• To do:
The records come next. Copy all of them exactly.

• Material shown:
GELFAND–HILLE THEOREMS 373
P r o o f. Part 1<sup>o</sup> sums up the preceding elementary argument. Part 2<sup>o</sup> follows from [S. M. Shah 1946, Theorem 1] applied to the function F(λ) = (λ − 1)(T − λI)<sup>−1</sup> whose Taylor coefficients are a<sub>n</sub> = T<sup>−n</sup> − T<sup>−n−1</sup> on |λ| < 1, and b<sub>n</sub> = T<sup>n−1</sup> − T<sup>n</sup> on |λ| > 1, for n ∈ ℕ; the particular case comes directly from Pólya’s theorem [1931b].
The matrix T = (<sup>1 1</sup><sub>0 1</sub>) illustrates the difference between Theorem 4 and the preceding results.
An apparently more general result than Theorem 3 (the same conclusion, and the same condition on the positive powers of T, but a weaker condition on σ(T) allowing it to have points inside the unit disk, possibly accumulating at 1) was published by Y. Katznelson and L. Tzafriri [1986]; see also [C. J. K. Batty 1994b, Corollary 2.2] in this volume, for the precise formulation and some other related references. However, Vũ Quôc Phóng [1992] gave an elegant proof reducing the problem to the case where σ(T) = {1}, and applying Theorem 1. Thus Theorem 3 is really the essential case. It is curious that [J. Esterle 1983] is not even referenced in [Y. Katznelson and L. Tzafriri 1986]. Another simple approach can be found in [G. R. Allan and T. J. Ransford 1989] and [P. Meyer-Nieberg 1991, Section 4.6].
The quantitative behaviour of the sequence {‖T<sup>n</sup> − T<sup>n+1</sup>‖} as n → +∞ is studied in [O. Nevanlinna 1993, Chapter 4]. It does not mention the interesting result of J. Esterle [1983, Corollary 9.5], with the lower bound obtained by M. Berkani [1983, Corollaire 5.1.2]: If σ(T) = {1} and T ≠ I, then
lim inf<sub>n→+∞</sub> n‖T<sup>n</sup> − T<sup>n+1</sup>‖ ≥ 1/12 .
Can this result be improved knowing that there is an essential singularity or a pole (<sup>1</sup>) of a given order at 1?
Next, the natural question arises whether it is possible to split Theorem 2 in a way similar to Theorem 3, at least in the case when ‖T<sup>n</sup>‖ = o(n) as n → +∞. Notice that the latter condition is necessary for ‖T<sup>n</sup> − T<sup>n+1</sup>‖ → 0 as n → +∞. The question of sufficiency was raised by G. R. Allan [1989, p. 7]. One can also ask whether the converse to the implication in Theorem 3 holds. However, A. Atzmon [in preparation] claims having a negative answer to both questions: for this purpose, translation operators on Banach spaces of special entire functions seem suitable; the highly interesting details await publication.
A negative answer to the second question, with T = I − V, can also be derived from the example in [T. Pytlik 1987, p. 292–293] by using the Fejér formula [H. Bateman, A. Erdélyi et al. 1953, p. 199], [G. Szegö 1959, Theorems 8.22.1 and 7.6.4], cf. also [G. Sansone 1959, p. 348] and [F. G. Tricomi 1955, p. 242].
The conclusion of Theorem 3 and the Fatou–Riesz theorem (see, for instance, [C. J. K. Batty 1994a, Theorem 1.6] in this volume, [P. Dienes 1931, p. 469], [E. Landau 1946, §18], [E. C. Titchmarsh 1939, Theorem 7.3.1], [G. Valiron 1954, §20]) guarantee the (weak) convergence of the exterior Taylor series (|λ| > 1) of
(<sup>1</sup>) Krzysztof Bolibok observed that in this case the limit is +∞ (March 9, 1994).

• Solution to the problem:
GELFAND–HILLE THEOREMS 373
P r o o f. Part 1<sup>o</sup> sums up the preceding elementary argument. Part 2<sup>o</sup> follows from [S. M. Shah 1946, Theorem 1] applied to the function F(λ) = (λ − 1)(T − λI)<sup>−1</sup> whose Taylor coefficients are a<sub>n</sub> = T<sup>−n</sup> − T<sup>−n−1</sup> on |λ| < 1, and b<sub>n</sub> = T<sup>n−1</sup> − T<sup>n</sup> on |λ| > 1, for n ∈ ℕ; the particular case comes directly from Pólya’s theorem [1931b].
The matrix T = (<sup>1 1</sup><sub>0 1</sub>) illustrates the difference between Theorem 4 and the preceding results.
An apparently more general result than Theorem 3 (the same conclusion, and the same condition on the positive powers of T, but a weaker condition on σ(T) allowing it to have points inside the unit disk, possibly accumulating at 1) was published by Y. Katznelson and L. Tzafriri [1986]; see also [C. J. K. Batty 1994b, Corollary 2.2] in this volume, for the precise formulation and some other related references. However, Vũ Quôc Phóng [1992] gave an elegant proof reducing the problem to the case where σ(T) = {1}, and applying Theorem 1. Thus Theorem 3 is really the essential case. It is curious that [J. Esterle 1983] is not even referenced in [Y. Katznelson and L. Tzafriri 1986]. Another simple approach can be found in [G. R. Allan and T. J. Ransford 1989] and [P. Meyer-Nieberg 1991, Section 4.6].
The quantitative behaviour of the sequence {‖T<sup>n</sup> − T<sup>n+1</sup>‖} as n → +∞ is studied in [O. Nevanlinna 1993, Chapter 4]. It does not mention the interesting result of J. Esterle [1983, Corollary 9.5], with the lower bound obtained by M. Berkani [1983, Corollaire 5.1.2]: If σ(T) = {1} and T ≠ I, then
lim inf<sub>n→+∞</sub> n‖T<sup>n</sup> − T<sup>n+1</sup>‖ ≥ 1/12 .
Can this result be improved knowing that there is an essential singularity or a pole (<sup>1</sup>) of a given order at 1?
Next, the natural question arises whether it is possible to split Theorem 2 in a way similar to Theorem 3, at least in the case when ‖T<sup>n</sup>‖ = o(n) as n → +∞. Notice that the latter condition is necessary for ‖T<sup>n</sup> − T<sup>n+1</sup>‖ → 0 as n → +∞. The question of sufficiency was raised by G. R. Allan [1989, p. 7]. One can also ask whether the converse to the implication in Theorem 3 holds. However, A. Atzmon [in preparation] claims having a negative answer to both questions: for this purpose, translation operators on Banach spaces of special entire functions seem suitable; the highly interesting details await publication.
A negative answer to the second question, with T = I − V, can also be derived from the example in [T. Pytlik 1987, p. 292–293] by using the Fejér formula [H. Bateman, A. Erdélyi et al. 1953, p. 199], [G. Szegö 1959, Theorems 8.22.1 and 7.6.4], cf. also [G. Sansone 1959, p. 348] and [F. G. Tricomi 1955, p. 242].
The conclusion of Theorem 3 and the Fatou–Riesz theorem (see, for instance, [C. J. K. Batty 1994a, Theorem 1.6] in this volume, [P. Dienes 1931, p. 469], [E. Landau 1946, §18], [E. C. Titchmarsh 1939, Theorem 7.3.1], [G. Valiron 1954, §20]) guarantee the (weak) convergence of the exterior Taylor series (|λ| > 1) of
(<sup>1</sup>) Krzysztof Bolibok observed that in this case the limit is +∞ (March 9, 1994).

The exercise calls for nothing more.